● Extracted data:
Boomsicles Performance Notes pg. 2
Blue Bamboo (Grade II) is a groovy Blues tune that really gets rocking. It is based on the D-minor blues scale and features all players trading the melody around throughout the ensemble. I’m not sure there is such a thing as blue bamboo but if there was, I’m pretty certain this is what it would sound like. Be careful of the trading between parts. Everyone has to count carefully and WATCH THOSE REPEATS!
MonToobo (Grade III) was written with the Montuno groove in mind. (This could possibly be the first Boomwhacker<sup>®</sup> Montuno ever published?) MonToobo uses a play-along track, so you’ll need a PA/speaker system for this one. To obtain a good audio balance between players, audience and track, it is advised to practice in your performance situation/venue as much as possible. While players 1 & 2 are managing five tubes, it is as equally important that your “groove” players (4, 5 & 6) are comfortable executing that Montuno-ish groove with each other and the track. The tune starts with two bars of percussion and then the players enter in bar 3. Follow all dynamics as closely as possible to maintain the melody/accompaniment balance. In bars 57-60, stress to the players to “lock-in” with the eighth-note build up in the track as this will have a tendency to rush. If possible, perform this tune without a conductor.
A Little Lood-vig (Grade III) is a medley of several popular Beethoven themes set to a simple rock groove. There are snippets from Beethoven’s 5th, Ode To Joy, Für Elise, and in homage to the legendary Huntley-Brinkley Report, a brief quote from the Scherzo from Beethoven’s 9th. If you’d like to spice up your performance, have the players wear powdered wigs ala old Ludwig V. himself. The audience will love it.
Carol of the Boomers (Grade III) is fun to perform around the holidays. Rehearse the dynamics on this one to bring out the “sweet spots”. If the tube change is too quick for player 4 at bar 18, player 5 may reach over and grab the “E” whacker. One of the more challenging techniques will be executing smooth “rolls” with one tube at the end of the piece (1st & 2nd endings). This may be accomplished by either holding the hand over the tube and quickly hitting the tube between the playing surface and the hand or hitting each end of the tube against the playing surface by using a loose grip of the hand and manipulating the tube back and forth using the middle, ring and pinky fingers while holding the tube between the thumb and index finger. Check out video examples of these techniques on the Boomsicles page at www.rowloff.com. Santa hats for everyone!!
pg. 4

● Task brief:
Print the lines of the entries, exactly, from the one containing "Carol of the" down to the final line, and leave out all the others.

● Reply to the task:
Carol of the Boomers (Grade III) is fun to perform around the holidays. Rehearse the dynamics on this one to bring out the “sweet spots”. If the tube change is too quick for player 4 at bar 18, player 5 may reach over and grab the “E” whacker. One of the more challenging techniques will be executing smooth “rolls” with one tube at the end of the piece (1st & 2nd endings). This may be accomplished by either holding the hand over the tube and quickly hitting the tube between the playing surface and the hand or hitting each end of the tube against the playing surface by using a loose grip of the hand and manipulating the tube back and forth using the middle, ring and pinky fingers while holding the tube between the thumb and index finger. Check out video examples of these techniques on the Boomsicles page at www.rowloff.com. Santa hats for everyone!!
pg. 4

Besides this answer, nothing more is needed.